# DIRECTIONS:
Take every line from the entries below that includes the word "center" and copy it.

# AVAILABLE RECORDS:
[Start of Attachment]
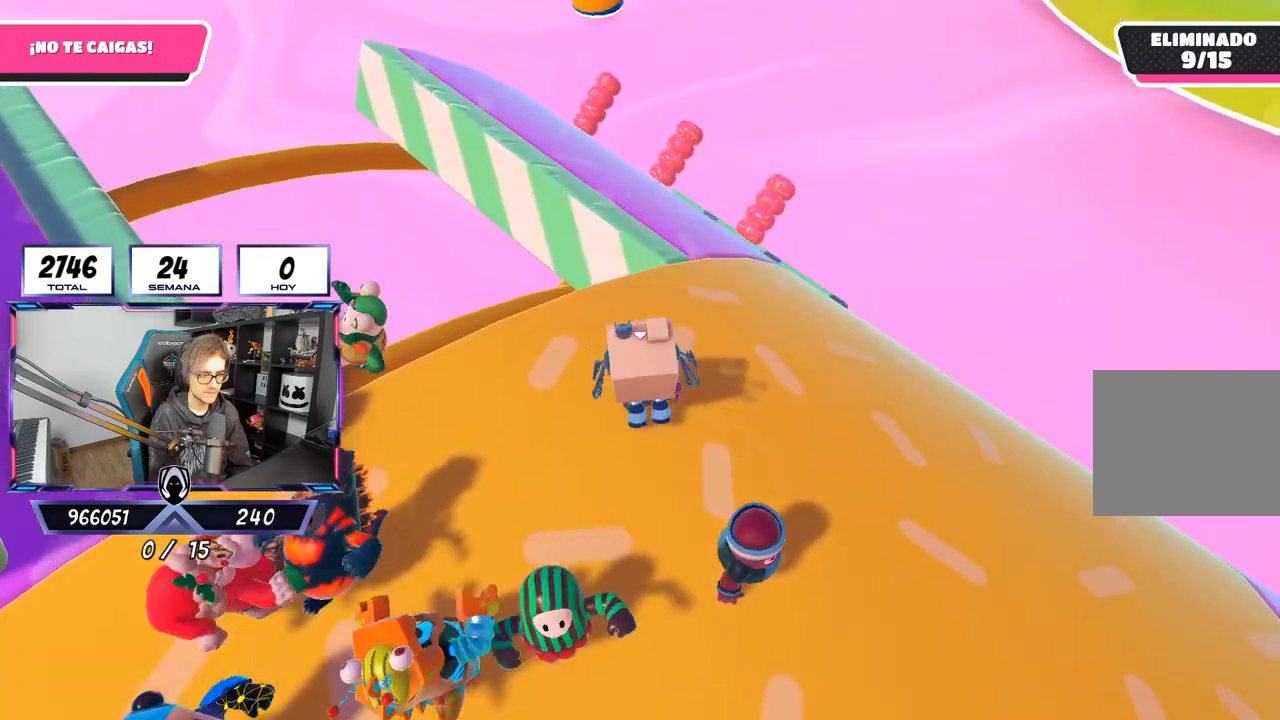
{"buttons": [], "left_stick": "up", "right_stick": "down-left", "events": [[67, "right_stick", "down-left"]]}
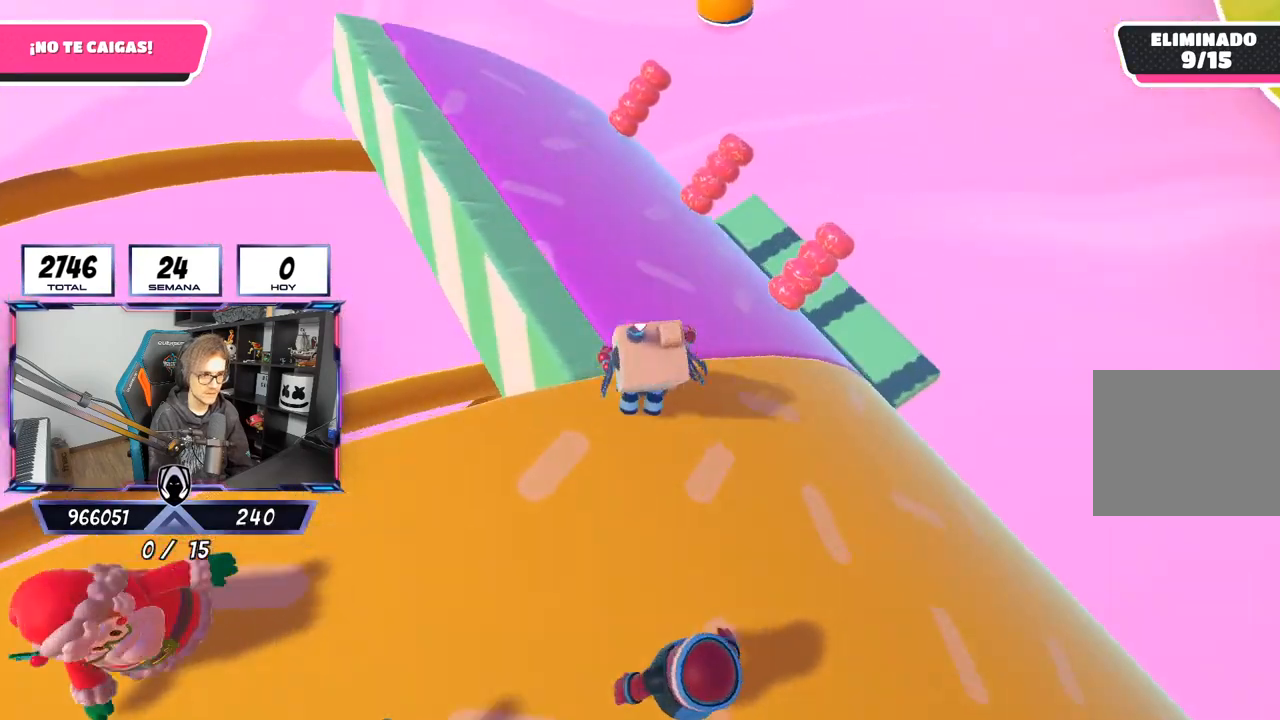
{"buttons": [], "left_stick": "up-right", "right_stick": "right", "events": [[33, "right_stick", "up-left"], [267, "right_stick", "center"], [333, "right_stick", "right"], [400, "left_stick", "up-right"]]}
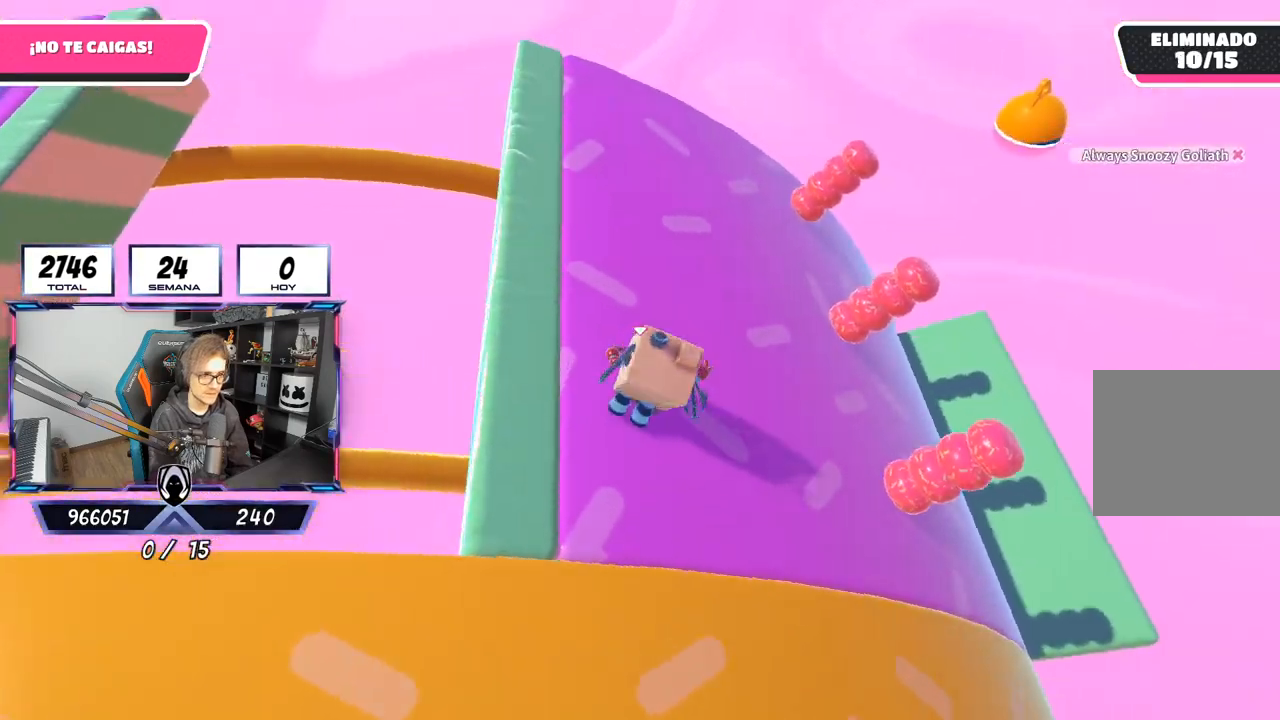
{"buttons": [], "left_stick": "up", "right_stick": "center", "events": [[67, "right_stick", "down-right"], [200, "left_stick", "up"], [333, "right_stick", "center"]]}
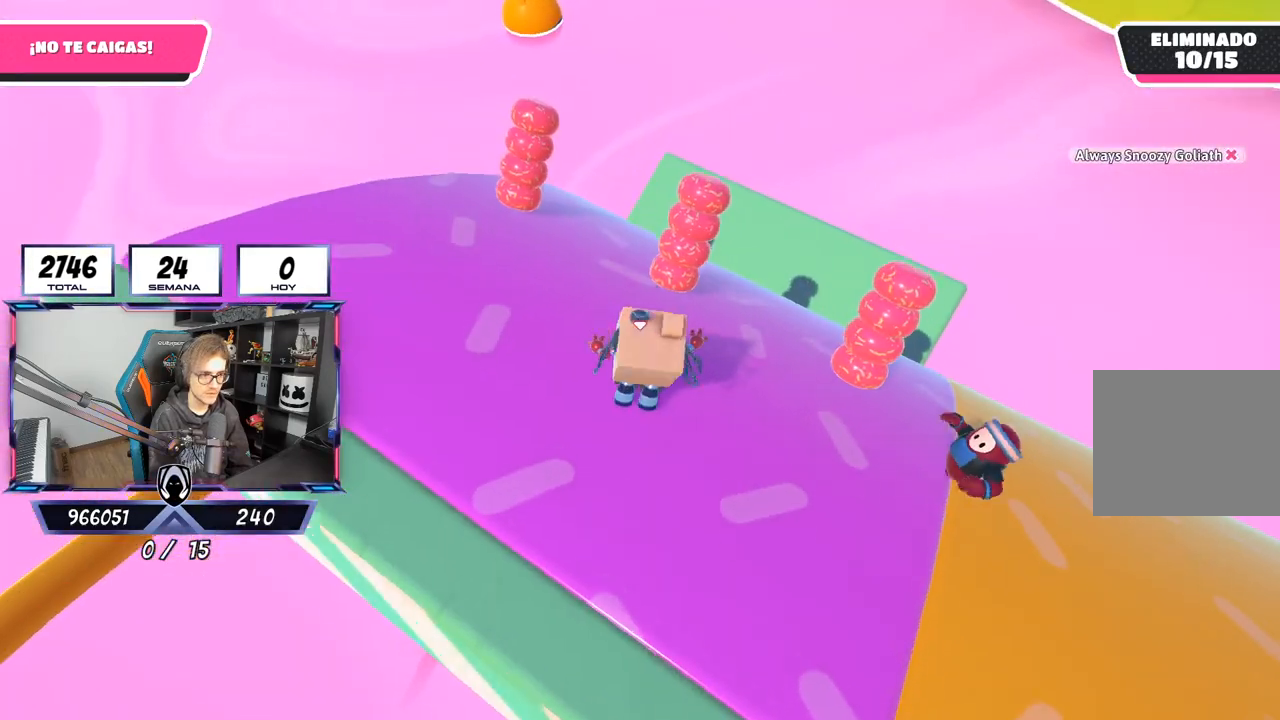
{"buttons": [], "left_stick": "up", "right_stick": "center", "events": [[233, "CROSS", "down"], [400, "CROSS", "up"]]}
[End of Attachment]
[Start of Attachment]
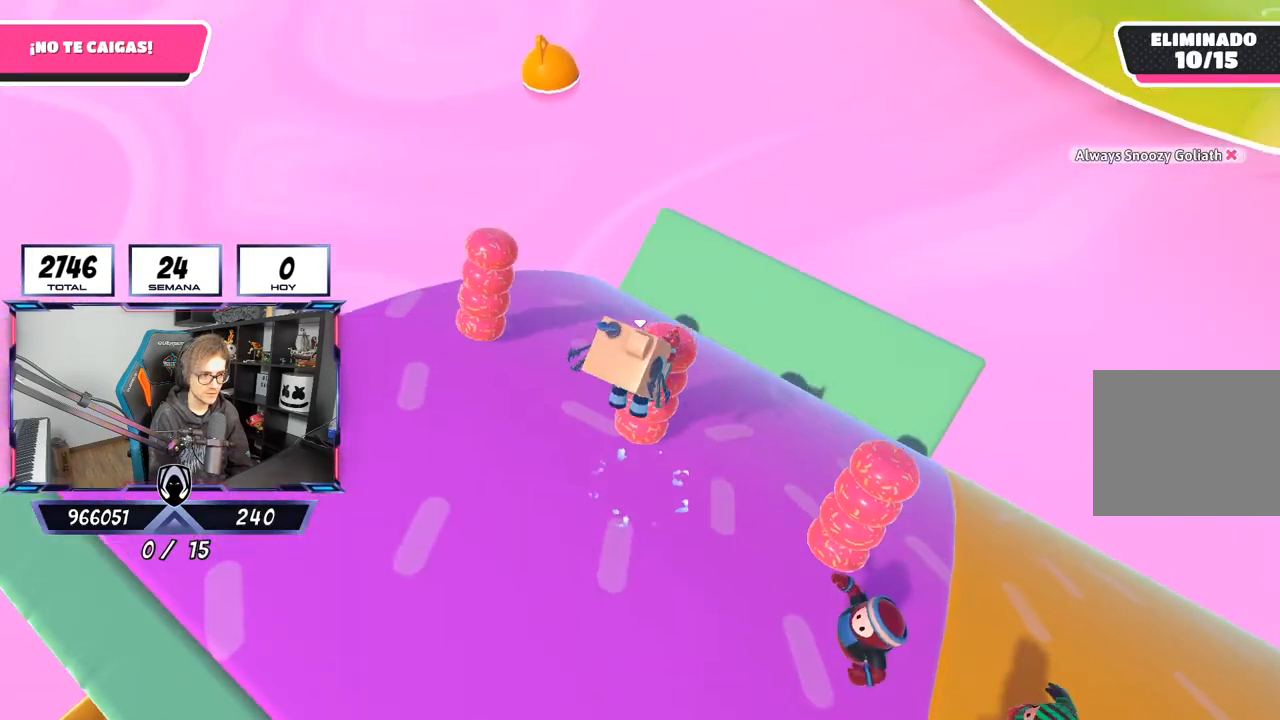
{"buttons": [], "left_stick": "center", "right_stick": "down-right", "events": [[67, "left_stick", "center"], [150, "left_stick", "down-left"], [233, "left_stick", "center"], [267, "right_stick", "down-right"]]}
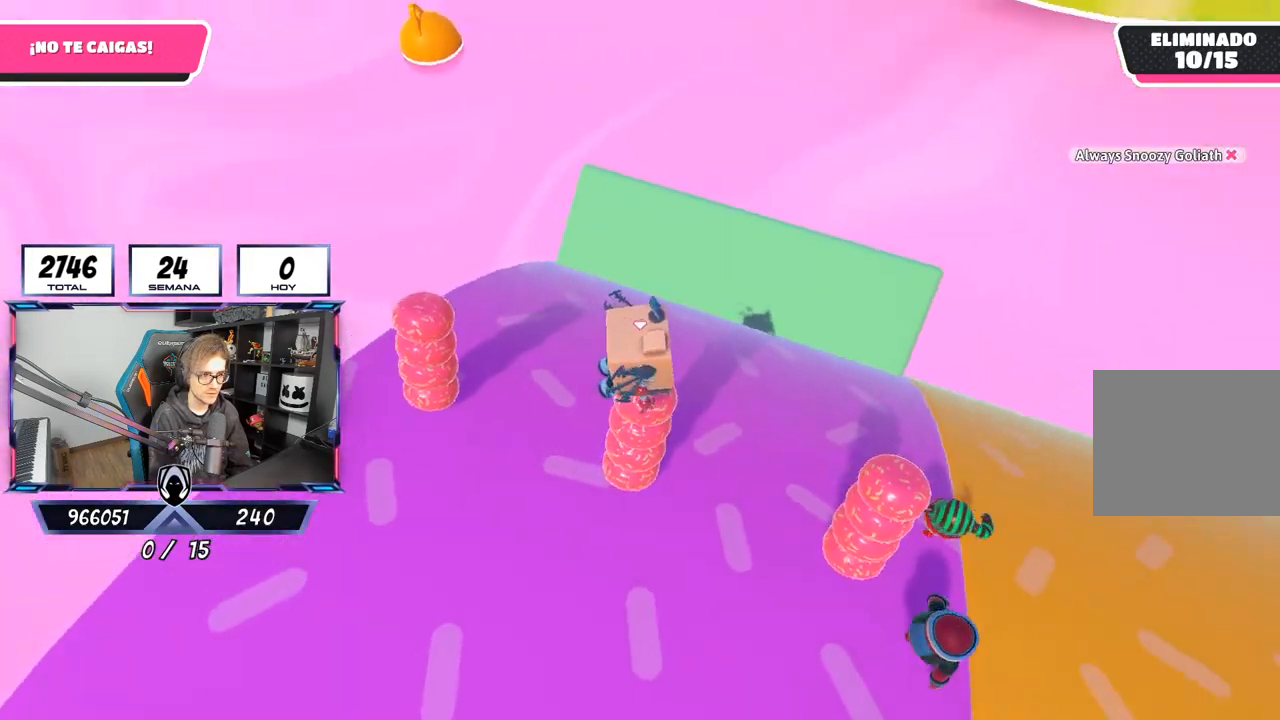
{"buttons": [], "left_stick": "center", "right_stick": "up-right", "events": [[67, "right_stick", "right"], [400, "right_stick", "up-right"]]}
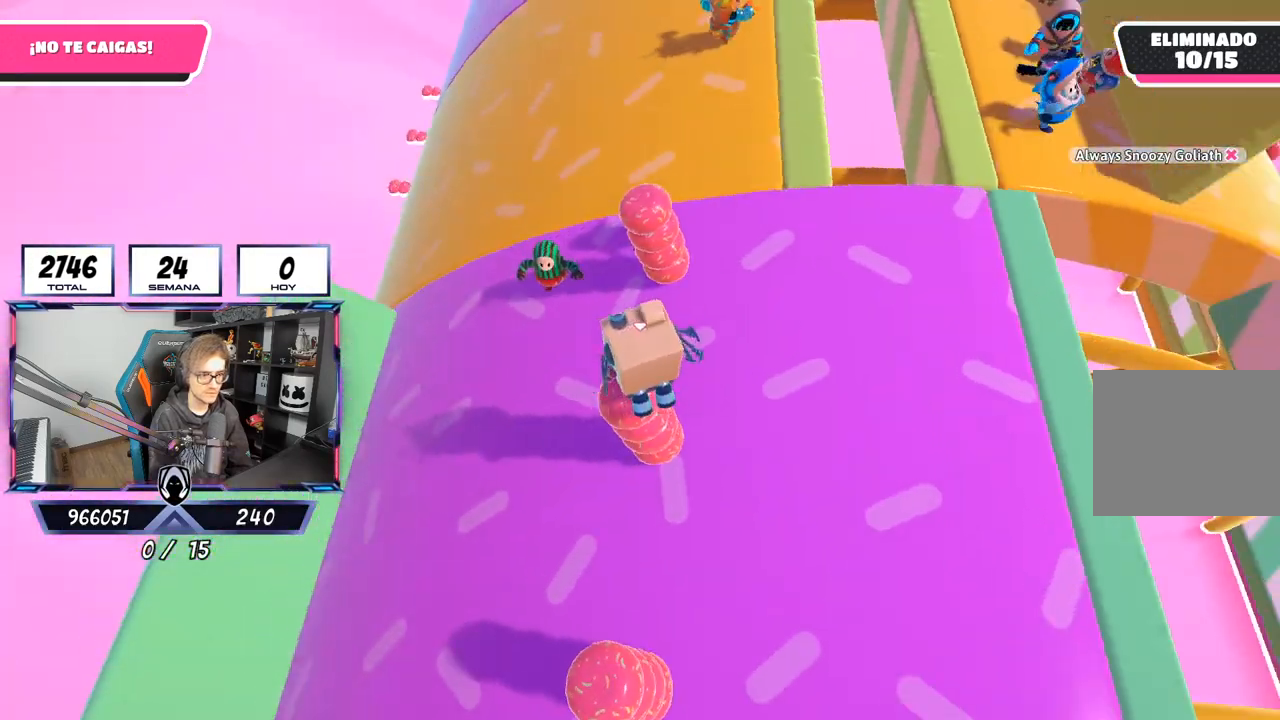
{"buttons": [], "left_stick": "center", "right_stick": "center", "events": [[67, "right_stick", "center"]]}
[End of Attachment]
# ANSWER TO THIS PROBLEM:
{"buttons": [], "left_stick": "up-right", "right_stick": "right", "events": [[33, "right_stick", "up-left"], [267, "right_stick", "center"], [333, "right_stick", "right"], [400, "left_stick", "up-right"]]}
{"buttons": [], "left_stick": "up", "right_stick": "center", "events": [[67, "right_stick", "down-right"], [200, "left_stick", "up"], [333, "right_stick", "center"]]}
{"buttons": [], "left_stick": "up", "right_stick": "center", "events": [[233, "CROSS", "down"], [400, "CROSS", "up"]]}
{"buttons": [], "left_stick": "center", "right_stick": "down-right", "events": [[67, "left_stick", "center"], [150, "left_stick", "down-left"], [233, "left_stick", "center"], [267, "right_stick", "down-right"]]}
{"buttons": [], "left_stick": "center", "right_stick": "up-right", "events": [[67, "right_stick", "right"], [400, "right_stick", "up-right"]]}
{"buttons": [], "left_stick": "center", "right_stick": "center", "events": [[67, "right_stick", "center"]]}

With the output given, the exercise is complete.